Your step-by-step guide
Projected budget – do this at the beginning of every month (on or just after pay day)
- Get out a paper and pen, or use Excel on your computer. We love this free Excel budget spreadsheet template that you can download here.
- Create a box at the top and label it ‘Income’. In the columns and rows in this box, list all your forms of regular monthly income.
- Below your income box, create a header ‘Expenses’. Now make a list of all of your anticipated monthly expenses. Start with the guaranteed expenses: petrol, groceries, rent, insurance premiums – base these on what they normally cost you each month.’ Keep each expense to its own column or line, followed by the amount.
- Total up your expense amounts to understand your anticipated spend for the month. Excel will have formula to do this for you automatically.
- Compare this to your average monthly income. If it’s leaving you in the negative, you need to go back over your expense list and start cutting until they’re balanced by your income.
- Then – and here’s the trick – you need to apply this budget. If you had hoped to spend R500 on gifts but can’t afford it and have scaled back to R200, you need to stick to this.
Actual budget – do this at the end of every month (before pay day)
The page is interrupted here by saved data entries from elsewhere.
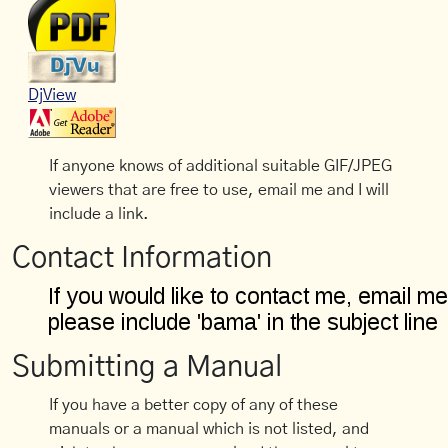
DjView
If anyone knows of additional suitable GIF/JPEG
viewers that are free to use, email me and I will
include a link.
Contact Information
Submitting a Manual
If you have a better copy of any of these
manuals or a manual which is not listed, and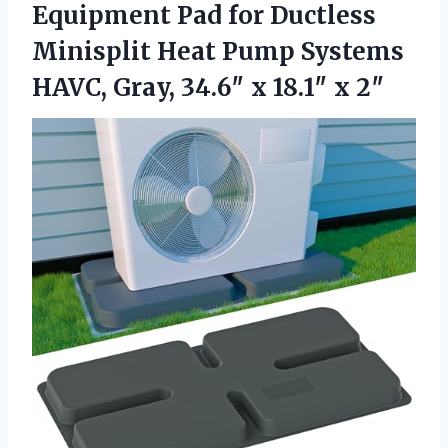
Equipment Pad for Ductless
Minisplit Heat Pump Systems
HAVC, Gray, 34.6″ x 18.1″ x 2″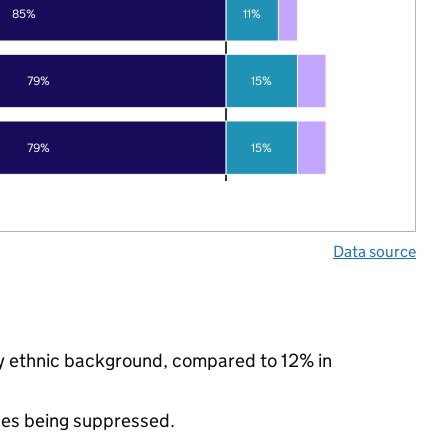
85%
11%
79%
15%
79%
15%
Data source
ity ethnic background, compared to 12% in
ues being suppressed.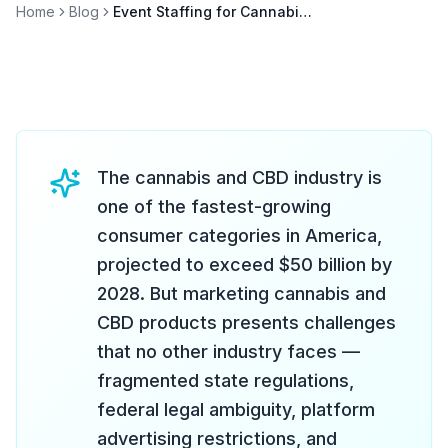
Home
Blog
Event Staffing for Cannabis and CBD Brands
The cannabis and CBD industry is
one of the fastest-growing
consumer categories in America,
projected to exceed $50 billion by
2028. But marketing cannabis and
CBD products presents challenges
that no other industry faces —
fragmented state regulations,
federal legal ambiguity, platform
advertising restrictions, and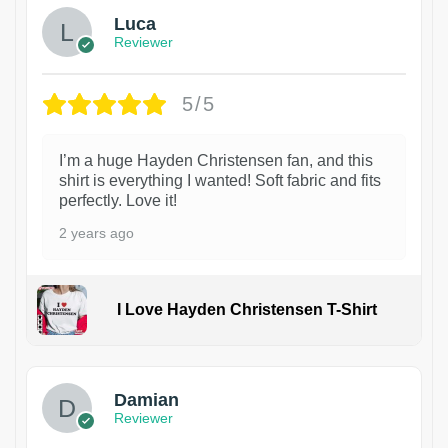
Luca
Reviewer
5/5
I’m a huge Hayden Christensen fan, and this
shirt is everything I wanted! Soft fabric and fits
perfectly. Love it!
2 years ago
I Love Hayden Christensen T-Shirt
1
Damian
Reviewer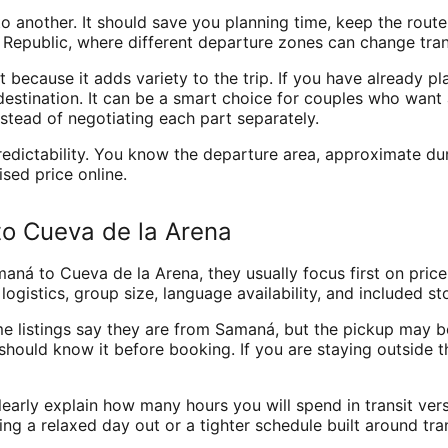
o another. It should save you planning time, keep the route
epublic, where different departure zones can change transf
 because it adds variety to the trip. If you have already p
destination. It can be a smart choice for couples who want 
stead of negotiating each part separately.
dictability. You know the departure area, approximate durat
ised price online.
o Cueva de la Arena
 to Cueva de la Arena, they usually focus first on price. 
 logistics, group size, language availability, and included s
me listings say they are from Samaná, but the pickup may be 
 should know it before booking. If you are staying outside 
early explain how many hours you will spend in transit versus
ing a relaxed day out or a tighter schedule built around tr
- Go back into your budget. Replace all of your estimated income and expense amounts with your actuals.
- Do this by either storing all your receipts and adding them to your budget manually, or by reconciling with your online bank statement.
- Ideally, your projected and actual budgets should look almost identical – this shows you estimated your spend correctly, and that you spent the same or less than you earnt. So you’re not overspending or going into debt.
- If your actual budget is very different to your projected, you need to reassess your expenses and cut back. Ideally, your expenses should always be less than your income.
Not staying on track? Check in weekly
Budgeting is only effective if you’re tracking your actual spend and adjusting your purchasing habits as needed. If monthly comparisons between your projected and actual budgets mean you’re still overspending, do this weekly to keep costs in check more frequently.
Make a set time each week, like a Sunday evening, to see where you’re at on your budget. If you need to, change anything in your behaviour for the weeks to come, before you’re in debt or out of pocket.
According to Sylvia Walker, an author and financial planner, your budget should become a part of all your financial decisions: ‘Your budget should be a part of your life, it normally doesn’t vary much unless there are unexpected expenses.’
There’s an App for that
For easy budgeting
Download Wally or 22seven, free apps that help you track spending, set savings goals and create a budget. Plus, functions like scanning your receipts takes a lot of the work out of tracking your spending weekly.
For debit order reminders
Apps like Bill Watch or Bills Monitor (free, with some in-app purchases) will notify you when monthly bills or debit orders are due, and help you organise your monthly financial to-dos.